I was wrong. November and December are just the appetizer. November’s not that bad really, and December’s all festive and exciting, and ends quickly. January and February are where winter really happens – they’re long, bleak, unforgiving, and absolutely bloody freezing. Last year there was a huge snowfall at the end of January, which meant all the roads were packed with solid ice for the next week, and I slid around all over the place. And the weather’s really hard on the bike – I’ve lost count of how many bottom brackets and ball bearings I got through last winter. And wearing so many clothes is expensive, and they get in the way of riding, and make me look like a tramp. (A tramp offered to buy me a cup of tea the other day. I didn’t know what to say.)

And I’m expecting this year’s winter to be even worse, given that it started snowing even before Christmas, and everyone’s muttering darkly about a Big Freeze over the next few weeks. It’s working its way down the country, apparently. We Londoners have been bracing ourselves for days.

But I’m optimistic. I can’t avoid winter, but I’ve worked out there are ways of making it more bearable – it’s all about having the right kit, and making sure every single part of me is protected from both the cold and the rain. The Swrve Milwaukee hoodie (with at least three jerseys underneath) keeps my core warm and dry, I’ve got Sealskinz for my hands and feet, and last night I paid a visit to Chris (the Swrve guy) at his office in Brixton, shared a bottle of wine, and tried on all the shiny new kit. Chris and I have a friendly agreement: he gives me shorts for peanuts (or sometimes even for free), I return them after wearing holes in them (usually takes a month or two), he gets all excited about how my patterns of wear differ from those of his other testers (all men), and he gives me more.

It was very interesting to see all the latest gear, and to hear just how well Swrve are doing at the moment – demand is far outstripping supply (which makes me feel a bit less guilty for accepting his generosity). A few of the designs have been updated – including the Milwaukee, which no longer comes in Gore-Tex, but in some other high-end fabric. It looks a bit more porous though, so I’m worried it won’t be quite as waterproof as mine, which Chris hailed as ‘one of the old school’, and which I’ve been boasting about, to anyone who’ll listen, ever since I bought it.

I came away with a new pair of the softshell knickers (which I reviewed (and quickly wore out) last winter), a pair of the men’s skinny jeans (an experiment), and a couple of caps. I wore the knickers today, and immediately wished I’d gone up a size. Swrve women’s shorts are cut in such a way that they fit nicely round the waist, but are far too tight on the thighs – to the point of actually affecting my pedalling. When I’ve tried going up a size to accommodate my supersized quads, the waistband’s so loose it doesn’t even touch my body. The men’s tend to fit me a lot better, but for some reason (well, probably the wine), it didn’t occur to me to try those on too. Hmmm.

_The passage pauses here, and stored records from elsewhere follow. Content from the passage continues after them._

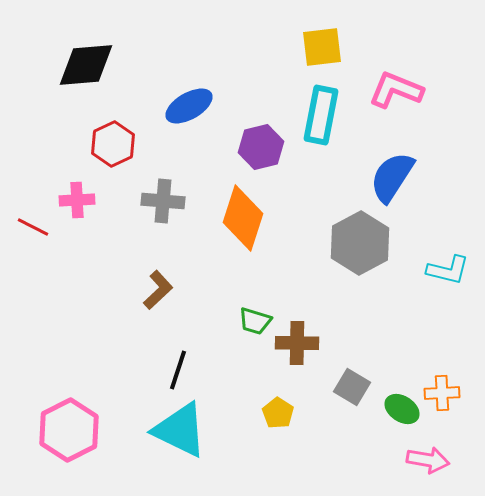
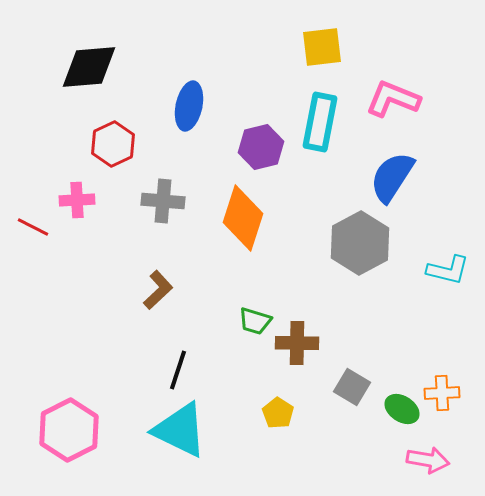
black diamond: moved 3 px right, 2 px down
pink L-shape: moved 3 px left, 9 px down
blue ellipse: rotated 48 degrees counterclockwise
cyan rectangle: moved 1 px left, 7 px down
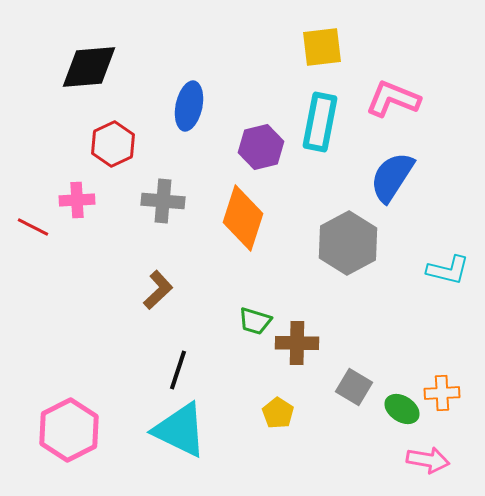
gray hexagon: moved 12 px left
gray square: moved 2 px right
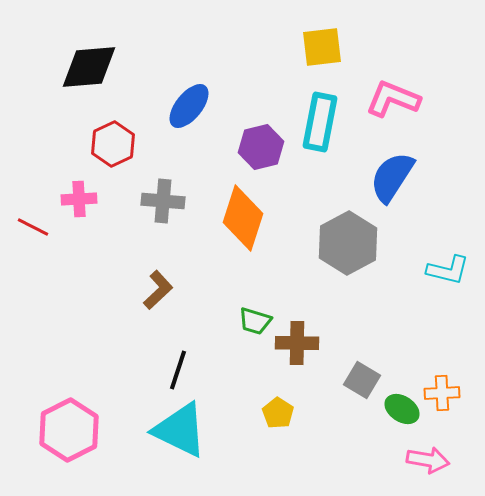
blue ellipse: rotated 27 degrees clockwise
pink cross: moved 2 px right, 1 px up
gray square: moved 8 px right, 7 px up
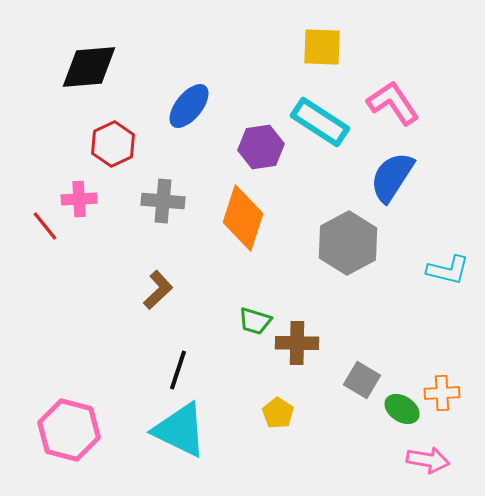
yellow square: rotated 9 degrees clockwise
pink L-shape: moved 4 px down; rotated 34 degrees clockwise
cyan rectangle: rotated 68 degrees counterclockwise
purple hexagon: rotated 6 degrees clockwise
red line: moved 12 px right, 1 px up; rotated 24 degrees clockwise
pink hexagon: rotated 18 degrees counterclockwise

But the one huge advantage of the knickers is that they keep me warm. I decided today that I’ve finally cracked ‘dry cold’ – as long as it’s not precipitating in any way, I can keep myself warm. It remains to be seen whether I’ll cope equally well with ‘wet cold’. But I won’t have to wait long to find out. According to Metcheck, it’s going to be snowing for the next two days, and the temperature will drop as low as -12 °c on Thursday.